206 名前:あなたのうしろに名無しさんが・・・ :04/03/18 14:26
2年前の9月、敬老の日の直後だから16~17日頃だった。

当時ある雑誌の編集やってた俺は、その日、ある取材のアポが入っていた。
ちょっとした事情で締切ギリギリのスケジュールになり、
その日のうちに取材→原稿書き→先方確認→版下まで進めておき、
翌日午前中に編集長に提出する必要があった。
取材先は千葉の外れ。

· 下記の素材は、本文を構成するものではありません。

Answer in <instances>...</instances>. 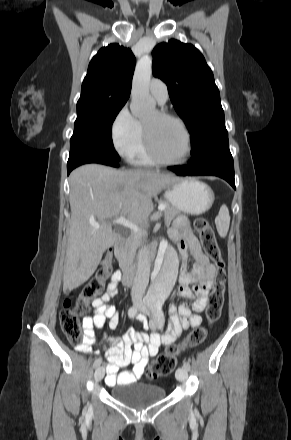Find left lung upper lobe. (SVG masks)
I'll return each mask as SVG.
<instances>
[{
  "label": "left lung upper lobe",
  "instance_id": "obj_1",
  "mask_svg": "<svg viewBox=\"0 0 291 440\" xmlns=\"http://www.w3.org/2000/svg\"><path fill=\"white\" fill-rule=\"evenodd\" d=\"M153 75L167 86L171 102L191 134L192 157L228 138L214 76L200 51L172 39L153 50Z\"/></svg>",
  "mask_w": 291,
  "mask_h": 440
}]
</instances>
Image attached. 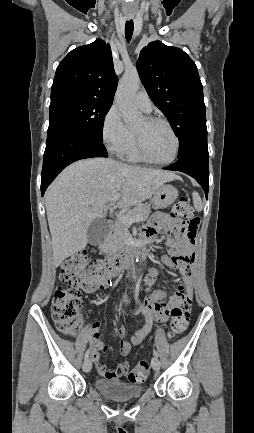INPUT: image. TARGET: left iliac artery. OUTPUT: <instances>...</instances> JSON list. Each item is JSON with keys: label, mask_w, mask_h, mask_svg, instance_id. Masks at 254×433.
<instances>
[{"label": "left iliac artery", "mask_w": 254, "mask_h": 433, "mask_svg": "<svg viewBox=\"0 0 254 433\" xmlns=\"http://www.w3.org/2000/svg\"><path fill=\"white\" fill-rule=\"evenodd\" d=\"M153 354H154L155 357H158V356H159L157 350H155V349L153 350Z\"/></svg>", "instance_id": "44dca946"}]
</instances>
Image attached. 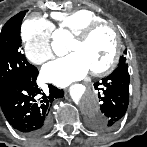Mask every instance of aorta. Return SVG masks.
Instances as JSON below:
<instances>
[{
  "mask_svg": "<svg viewBox=\"0 0 147 147\" xmlns=\"http://www.w3.org/2000/svg\"><path fill=\"white\" fill-rule=\"evenodd\" d=\"M52 48L57 55H63L67 51L66 39L54 38ZM72 99L78 103L82 111L89 117L100 116L99 99L93 90L83 86H76L71 91Z\"/></svg>",
  "mask_w": 147,
  "mask_h": 147,
  "instance_id": "762f6f07",
  "label": "aorta"
}]
</instances>
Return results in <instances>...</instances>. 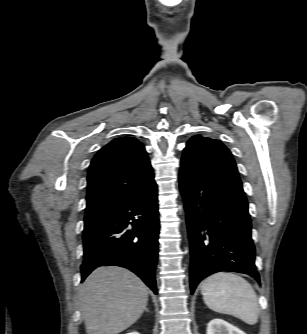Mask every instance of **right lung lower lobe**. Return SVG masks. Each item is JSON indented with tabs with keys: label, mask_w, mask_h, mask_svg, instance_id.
I'll return each mask as SVG.
<instances>
[{
	"label": "right lung lower lobe",
	"mask_w": 307,
	"mask_h": 334,
	"mask_svg": "<svg viewBox=\"0 0 307 334\" xmlns=\"http://www.w3.org/2000/svg\"><path fill=\"white\" fill-rule=\"evenodd\" d=\"M158 235L157 185L153 182L83 232L81 281L99 266H121L137 274L157 294Z\"/></svg>",
	"instance_id": "98d812e1"
}]
</instances>
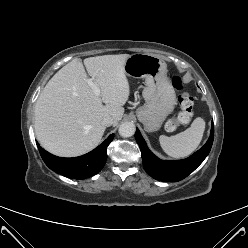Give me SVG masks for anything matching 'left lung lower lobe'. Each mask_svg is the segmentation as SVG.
<instances>
[{
    "label": "left lung lower lobe",
    "mask_w": 248,
    "mask_h": 248,
    "mask_svg": "<svg viewBox=\"0 0 248 248\" xmlns=\"http://www.w3.org/2000/svg\"><path fill=\"white\" fill-rule=\"evenodd\" d=\"M135 138L140 146L143 166L146 172L153 178L166 181L176 182L187 177L193 172L207 157L212 147L214 138V125L212 121L211 133L206 144L190 157L183 160L164 161L156 157L147 147L145 140L139 130H136Z\"/></svg>",
    "instance_id": "0a47b994"
}]
</instances>
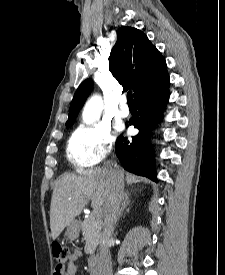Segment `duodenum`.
Returning <instances> with one entry per match:
<instances>
[{
  "label": "duodenum",
  "instance_id": "1",
  "mask_svg": "<svg viewBox=\"0 0 225 275\" xmlns=\"http://www.w3.org/2000/svg\"><path fill=\"white\" fill-rule=\"evenodd\" d=\"M89 267H90L91 275H98V270H99V257L98 256H91L89 258Z\"/></svg>",
  "mask_w": 225,
  "mask_h": 275
}]
</instances>
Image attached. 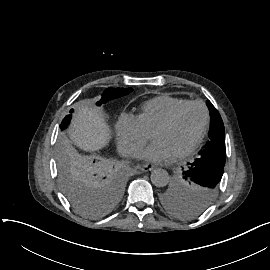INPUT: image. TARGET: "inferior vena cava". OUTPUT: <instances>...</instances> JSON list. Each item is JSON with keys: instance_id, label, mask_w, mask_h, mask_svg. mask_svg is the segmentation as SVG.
Wrapping results in <instances>:
<instances>
[{"instance_id": "inferior-vena-cava-1", "label": "inferior vena cava", "mask_w": 270, "mask_h": 270, "mask_svg": "<svg viewBox=\"0 0 270 270\" xmlns=\"http://www.w3.org/2000/svg\"><path fill=\"white\" fill-rule=\"evenodd\" d=\"M117 149L120 155L122 156H130L132 155V151L129 146L125 145L124 143L118 142Z\"/></svg>"}]
</instances>
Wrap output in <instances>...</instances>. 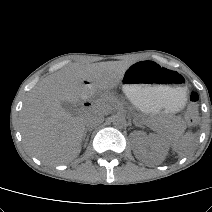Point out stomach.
<instances>
[{"label": "stomach", "instance_id": "stomach-1", "mask_svg": "<svg viewBox=\"0 0 212 212\" xmlns=\"http://www.w3.org/2000/svg\"><path fill=\"white\" fill-rule=\"evenodd\" d=\"M121 81L123 92L142 113L177 111L186 103V87L178 73L156 62L130 65Z\"/></svg>", "mask_w": 212, "mask_h": 212}]
</instances>
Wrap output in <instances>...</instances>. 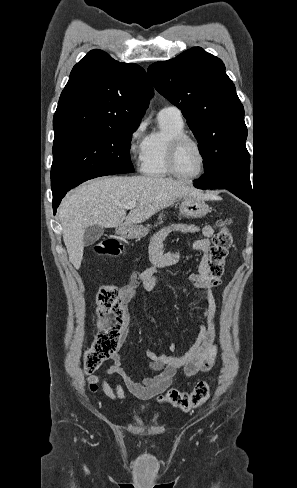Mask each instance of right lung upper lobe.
Listing matches in <instances>:
<instances>
[{
  "instance_id": "obj_1",
  "label": "right lung upper lobe",
  "mask_w": 297,
  "mask_h": 488,
  "mask_svg": "<svg viewBox=\"0 0 297 488\" xmlns=\"http://www.w3.org/2000/svg\"><path fill=\"white\" fill-rule=\"evenodd\" d=\"M153 95L145 70L90 51L70 73L53 118L55 135L138 126Z\"/></svg>"
}]
</instances>
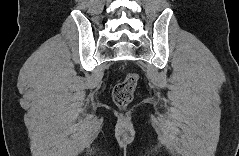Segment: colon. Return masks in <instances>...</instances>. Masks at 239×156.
<instances>
[{
  "label": "colon",
  "instance_id": "5ec220e1",
  "mask_svg": "<svg viewBox=\"0 0 239 156\" xmlns=\"http://www.w3.org/2000/svg\"><path fill=\"white\" fill-rule=\"evenodd\" d=\"M138 80L139 76L136 73H130L115 85L112 97L117 107L124 108L132 101Z\"/></svg>",
  "mask_w": 239,
  "mask_h": 156
}]
</instances>
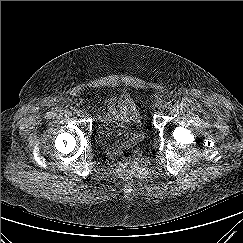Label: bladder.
<instances>
[{
  "instance_id": "bladder-1",
  "label": "bladder",
  "mask_w": 243,
  "mask_h": 243,
  "mask_svg": "<svg viewBox=\"0 0 243 243\" xmlns=\"http://www.w3.org/2000/svg\"><path fill=\"white\" fill-rule=\"evenodd\" d=\"M145 137L141 112L135 101L122 94L114 115L105 113L97 123L95 139L102 146H134Z\"/></svg>"
}]
</instances>
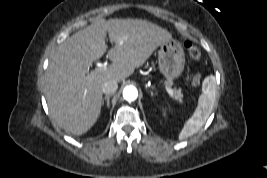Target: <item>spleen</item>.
<instances>
[{
  "mask_svg": "<svg viewBox=\"0 0 267 178\" xmlns=\"http://www.w3.org/2000/svg\"><path fill=\"white\" fill-rule=\"evenodd\" d=\"M216 98V82L213 76L205 78L202 84V93L193 115L185 122L179 140L186 139L199 131L210 116Z\"/></svg>",
  "mask_w": 267,
  "mask_h": 178,
  "instance_id": "spleen-1",
  "label": "spleen"
}]
</instances>
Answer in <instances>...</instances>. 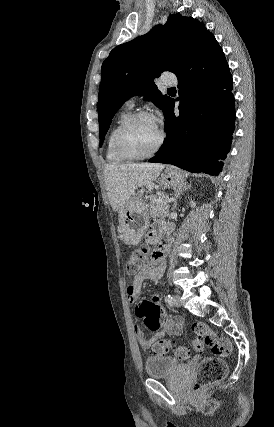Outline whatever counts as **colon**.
Wrapping results in <instances>:
<instances>
[{"label":"colon","instance_id":"obj_1","mask_svg":"<svg viewBox=\"0 0 274 427\" xmlns=\"http://www.w3.org/2000/svg\"><path fill=\"white\" fill-rule=\"evenodd\" d=\"M151 253L149 248L143 247L130 254L126 262L127 272L131 275L140 272L147 264ZM191 330L196 335V346L198 348L208 347L213 354L212 357H207L200 362L195 378L190 384L193 395H204L205 388L225 379L227 365L221 357H227L231 354V345L226 338L220 337L204 323L193 324ZM155 346L153 351L155 356H165L167 352H171L179 359L189 357V350L186 346L178 345L169 340L157 341Z\"/></svg>","mask_w":274,"mask_h":427}]
</instances>
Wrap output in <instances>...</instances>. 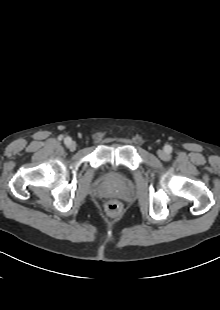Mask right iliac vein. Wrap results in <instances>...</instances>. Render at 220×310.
Instances as JSON below:
<instances>
[{
	"mask_svg": "<svg viewBox=\"0 0 220 310\" xmlns=\"http://www.w3.org/2000/svg\"><path fill=\"white\" fill-rule=\"evenodd\" d=\"M68 148L71 150V151H74L77 147V144L76 142L74 141H71L69 144H67Z\"/></svg>",
	"mask_w": 220,
	"mask_h": 310,
	"instance_id": "obj_1",
	"label": "right iliac vein"
}]
</instances>
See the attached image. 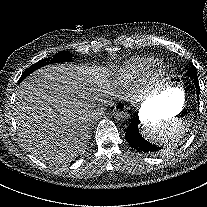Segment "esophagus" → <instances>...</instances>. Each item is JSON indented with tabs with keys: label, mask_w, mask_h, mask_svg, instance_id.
<instances>
[{
	"label": "esophagus",
	"mask_w": 207,
	"mask_h": 207,
	"mask_svg": "<svg viewBox=\"0 0 207 207\" xmlns=\"http://www.w3.org/2000/svg\"><path fill=\"white\" fill-rule=\"evenodd\" d=\"M117 108H122V109H125L126 108V106H125V104L122 102V101H117L116 102V104H115V110L117 111L118 109Z\"/></svg>",
	"instance_id": "esophagus-1"
}]
</instances>
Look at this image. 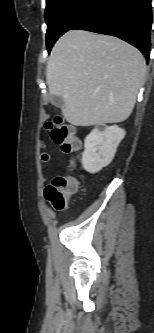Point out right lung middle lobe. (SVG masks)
Returning <instances> with one entry per match:
<instances>
[{"label": "right lung middle lobe", "mask_w": 154, "mask_h": 333, "mask_svg": "<svg viewBox=\"0 0 154 333\" xmlns=\"http://www.w3.org/2000/svg\"><path fill=\"white\" fill-rule=\"evenodd\" d=\"M99 0H46L47 50L95 6Z\"/></svg>", "instance_id": "obj_1"}]
</instances>
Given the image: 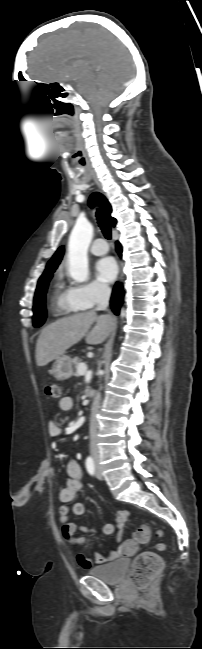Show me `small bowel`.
Masks as SVG:
<instances>
[{"label": "small bowel", "mask_w": 202, "mask_h": 649, "mask_svg": "<svg viewBox=\"0 0 202 649\" xmlns=\"http://www.w3.org/2000/svg\"><path fill=\"white\" fill-rule=\"evenodd\" d=\"M58 406L60 410L64 412L71 411L73 408V399L68 396L63 397L60 399ZM48 432L52 438H60L64 435V430L52 420L48 424ZM66 473L68 476L66 485L59 493V500L62 502L59 509L62 535L70 545L80 546L86 542V535L94 534L96 530L79 526L77 523L69 520L71 514L83 515L85 512V506L82 503H72L75 500L77 493L82 489L83 472L78 461L71 460L66 465ZM129 516L130 513L128 510H120L117 513L115 522L113 524H106L103 527V533L106 535L115 534L116 540L121 542L123 537V528ZM78 531L82 534L77 535ZM121 548L122 545L117 549L110 550L106 553L94 552L90 557L85 556L81 552H77L76 560L83 569H90L94 564H103L123 556L124 554Z\"/></svg>", "instance_id": "obj_1"}]
</instances>
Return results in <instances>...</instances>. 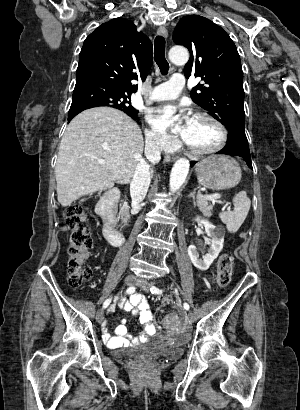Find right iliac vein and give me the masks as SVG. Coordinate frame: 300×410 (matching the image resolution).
Segmentation results:
<instances>
[{"label":"right iliac vein","instance_id":"1","mask_svg":"<svg viewBox=\"0 0 300 410\" xmlns=\"http://www.w3.org/2000/svg\"><path fill=\"white\" fill-rule=\"evenodd\" d=\"M137 282V277L133 274L126 276L125 284L128 286H133ZM104 319V311L103 309H99L96 313V320L97 322L101 323Z\"/></svg>","mask_w":300,"mask_h":410}]
</instances>
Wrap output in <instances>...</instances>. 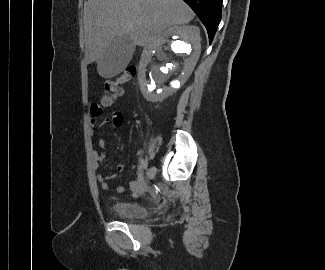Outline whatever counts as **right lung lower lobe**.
<instances>
[{"label": "right lung lower lobe", "mask_w": 325, "mask_h": 270, "mask_svg": "<svg viewBox=\"0 0 325 270\" xmlns=\"http://www.w3.org/2000/svg\"><path fill=\"white\" fill-rule=\"evenodd\" d=\"M206 27L211 43L221 20L222 0H184Z\"/></svg>", "instance_id": "right-lung-lower-lobe-1"}]
</instances>
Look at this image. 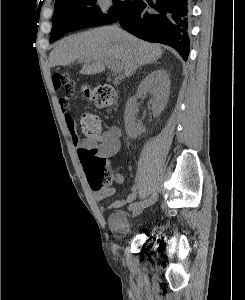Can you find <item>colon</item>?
Wrapping results in <instances>:
<instances>
[{
	"label": "colon",
	"mask_w": 245,
	"mask_h": 300,
	"mask_svg": "<svg viewBox=\"0 0 245 300\" xmlns=\"http://www.w3.org/2000/svg\"><path fill=\"white\" fill-rule=\"evenodd\" d=\"M55 89L64 88L67 94H72L75 88L74 80L68 73H56L52 76ZM82 92L99 107H110L115 100L114 89L110 85H100L90 89L84 85ZM79 125L84 138L93 143L91 148H82L79 157L92 189L100 190L109 183L112 177L107 169V159L97 153L96 145L101 133L99 118L88 111L79 114Z\"/></svg>",
	"instance_id": "5ec220e1"
}]
</instances>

家から直行しても6時台の電車に乗らなければ間に合わない。

その日はちょうど家族が出払っていて、家には俺一人だった。
前夜、2時近くまで取材の下調べをした後、目覚ましをかけて熟睡していた俺は、
いきなり親父の声で叩き起こされた。
「何をぐずぐずしている!」
半分寝ぼけながら時計を見ると、まだ早朝4時半過ぎ。
いくら何でも早すぎる・・・そうは思ったが、ここで二度寝したら確実に寝過ごす。
仕方なく起き出すことにした。
二階の自室から一階に下りると、俺はまず仏壇に線香を供えた。

そう、親父は1年半前に死んでいた。
家に誰もいなかったので、わざわざ起こしに来てくれたらしい。
心配かけてごめんな、親父。でも、ちょっと気が早すぎるよ。

取材の方はお陰でうまくいった。
雑誌はその年の暮れに潰れたが、朝が苦手だった俺は、
あれから少しは早起きできるようになった。